**Work task**
Swap every "directory" for "folder" in the items below, changing nothing else, and give the text back without the pictures.

(Information shown)

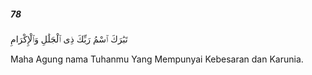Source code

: ##### 78

<span class="ayah">تَبَٰرَكَ ٱسْمُ رَبِّكَ ذِى ٱلْجَلَٰلِ وَٱلْإِكْرَامِ</span>

<span class="ayah_translation">Maha Agung nama Tuhanmu Yang Mempunyai Kebesaran dan Karunia.</span>
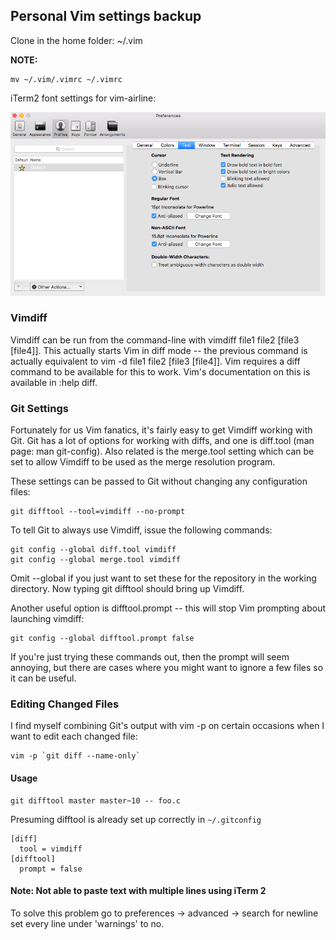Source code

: ## Personal Vim settings backup

Clone in the home folder: ~/.vim

**NOTE:** 

	mv ~/.vim/.vimrc ~/.vimrc

iTerm2 font settings for vim-airline:

![iTerm2 font settings for vim-airline](https://raw.githubusercontent.com/nickrealdini/.vim/master/iTerm2-font-settings.png)

### Vimdiff

Vimdiff can be run from the command-line with vimdiff file1 file2 [file3 [file4]]. This actually starts Vim in diff mode -- the previous command is actually equivalent to vim -d file1 file2 [file3 [file4]]. Vim requires a diff command to be available for this to work. Vim's documentation on this is available in :help diff.

### Git Settings

Fortunately for us Vim fanatics, it's fairly easy to get Vimdiff working with Git. Git has a lot of options for working with diffs, and one is diff.tool (man page: man git-config). Also related is the merge.tool setting which can be set to allow Vimdiff to be used as the merge resolution program.

These settings can be passed to Git without changing any configuration files:

	git difftool --tool=vimdiff --no-prompt

To tell Git to always use Vimdiff, issue the following commands:

	git config --global diff.tool vimdiff
	git config --global merge.tool vimdiff
	
Omit --global if you just want to set these for the repository in the working directory. Now typing git difftool should bring up Vimdiff.

Another useful option is difftool.prompt -- this will stop Vim prompting about launching vimdiff:

	git config --global difftool.prompt false
	
If you're just trying these commands out, then the prompt will seem annoying, but there are cases where you might want to ignore a few files so it can be useful.

### Editing Changed Files

I find myself combining Git's output with vim -p on certain occasions when I want to edit each changed file:

	vim -p `git diff --name-only`

#### Usage
	git difftool master master~10 -- foo.c

Presuming difftool is already set up correctly in 
`~/.gitconfig`

	[diff]
	  tool = vimdiff
	[difftool]
	  prompt = false

#### Note: Not able to paste text with multiple lines using iTerm 2
To solve this problem go to preferences -> advanced -> search for newline set every line under 'warnings' to no.

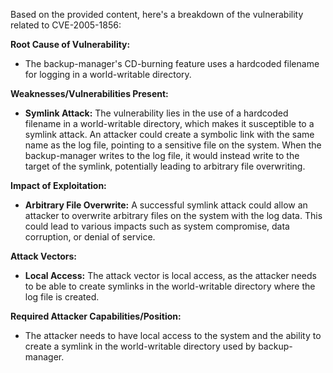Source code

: Based on the provided content, here's a breakdown of the vulnerability related to CVE-2005-1856:

**Root Cause of Vulnerability:**
- The backup-manager's CD-burning feature uses a hardcoded filename for logging in a world-writable directory.

**Weaknesses/Vulnerabilities Present:**
- **Symlink Attack:** The vulnerability lies in the use of a hardcoded filename in a world-writable directory, which makes it susceptible to a symlink attack. An attacker could create a symbolic link with the same name as the log file, pointing to a sensitive file on the system. When the backup-manager writes to the log file, it would instead write to the target of the symlink, potentially leading to arbitrary file overwriting.

**Impact of Exploitation:**
- **Arbitrary File Overwrite:** A successful symlink attack could allow an attacker to overwrite arbitrary files on the system with the log data. This could lead to various impacts such as system compromise, data corruption, or denial of service.

**Attack Vectors:**
- **Local Access:** The attack vector is local access, as the attacker needs to be able to create symlinks in the world-writable directory where the log file is created.

**Required Attacker Capabilities/Position:**
- The attacker needs to have local access to the system and the ability to create a symlink in the world-writable directory used by backup-manager.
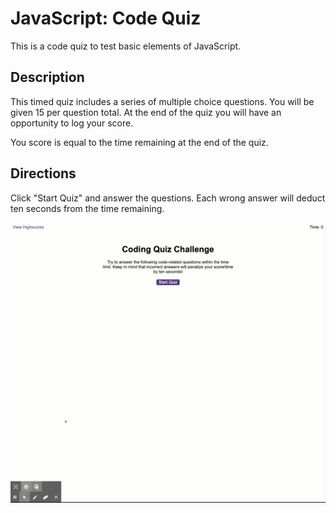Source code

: # JavaScript: Code Quiz

This is a code quiz to test basic elements of JavaScript.

## Description

This timed quiz includes a series of multiple choice questions.  You will be given 15 per question total.  At the end of the quiz you will have an opportunity to log your score.

You score is equal to the time remaining at the end of the quiz.

## Directions

Click "Start Quiz" and answer the questions.  Each wrong answer will deduct ten seconds from the time remaining.


![code quiz](assets/CodingQuiz.gif)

(End Information shown)

**Exercise answer**
Source code

: ##### 78

<span class="ayah">تَبَٰرَكَ ٱسْمُ رَبِّكَ ذِى ٱلْجَلَٰلِ وَٱلْإِكْرَامِ</span>

<span class="ayah_translation">Maha Agung nama Tuhanmu Yang Mempunyai Kebesaran dan Karunia.</span>
Source code

: ## Personal Vim settings backup

Clone in the home folder: ~/.vim

**NOTE:** 

	mv ~/.vim/.vimrc ~/.vimrc

iTerm2 font settings for vim-airline:

![iTerm2 font settings for vim-airline](https://raw.githubusercontent.com/nickrealdini/.vim/master/iTerm2-font-settings.png)

### Vimdiff

Vimdiff can be run from the command-line with vimdiff file1 file2 [file3 [file4]]. This actually starts Vim in diff mode -- the previous command is actually equivalent to vim -d file1 file2 [file3 [file4]]. Vim requires a diff command to be available for this to work. Vim's documentation on this is available in :help diff.

### Git Settings

Fortunately for us Vim fanatics, it's fairly easy to get Vimdiff working with Git. Git has a lot of options for working with diffs, and one is diff.tool (man page: man git-config). Also related is the merge.tool setting which can be set to allow Vimdiff to be used as the merge resolution program.

These settings can be passed to Git without changing any configuration files:

	git difftool --tool=vimdiff --no-prompt

To tell Git to always use Vimdiff, issue the following commands:

	git config --global diff.tool vimdiff
	git config --global merge.tool vimdiff
	
Omit --global if you just want to set these for the repository in the working folder. Now typing git difftool should bring up Vimdiff.

Another useful option is difftool.prompt -- this will stop Vim prompting about launching vimdiff:

	git config --global difftool.prompt false
	
If you're just trying these commands out, then the prompt will seem annoying, but there are cases where you might want to ignore a few files so it can be useful.

### Editing Changed Files

I find myself combining Git's output with vim -p on certain occasions when I want to edit each changed file:

	vim -p `git diff --name-only`

#### Usage
	git difftool master master~10 -- foo.c

Presuming difftool is already set up correctly in 
`~/.gitconfig`

	[diff]
	  tool = vimdiff
	[difftool]
	  prompt = false

#### Note: Not able to paste text with multiple lines using iTerm 2
To solve this problem go to preferences -> advanced -> search for newline set every line under 'warnings' to no.

Source code

: Based on the provided content, here's a breakdown of the vulnerability related to CVE-2005-1856:

**Root Cause of Vulnerability:**
- The backup-manager's CD-burning feature uses a hardcoded filename for logging in a world-writable folder.

**Weaknesses/Vulnerabilities Present:**
- **Symlink Attack:** The vulnerability lies in the use of a hardcoded filename in a world-writable folder, which makes it susceptible to a symlink attack. An attacker could create a symbolic link with the same name as the log file, pointing to a sensitive file on the system. When the backup-manager writes to the log file, it would instead write to the target of the symlink, potentially leading to arbitrary file overwriting.

**Impact of Exploitation:**
- **Arbitrary File Overwrite:** A successful symlink attack could allow an attacker to overwrite arbitrary files on the system with the log data. This could lead to various impacts such as system compromise, data corruption, or denial of service.

**Attack Vectors:**
- **Local Access:** The attack vector is local access, as the attacker needs to be able to create symlinks in the world-writable folder where the log file is created.

**Required Attacker Capabilities/Position:**
- The attacker needs to have local access to the system and the ability to create a symlink in the world-writable folder used by backup-manager.
Source code

: # JavaScript: Code Quiz

This is a code quiz to test basic elements of JavaScript.

## Description

This timed quiz includes a series of multiple choice questions.  You will be given 15 per question total.  At the end of the quiz you will have an opportunity to log your score.

You score is equal to the time remaining at the end of the quiz.

## Directions

Click "Start Quiz" and answer the questions.  Each wrong answer will deduct ten seconds from the time remaining.


![code quiz](assets/CodingQuiz.gif)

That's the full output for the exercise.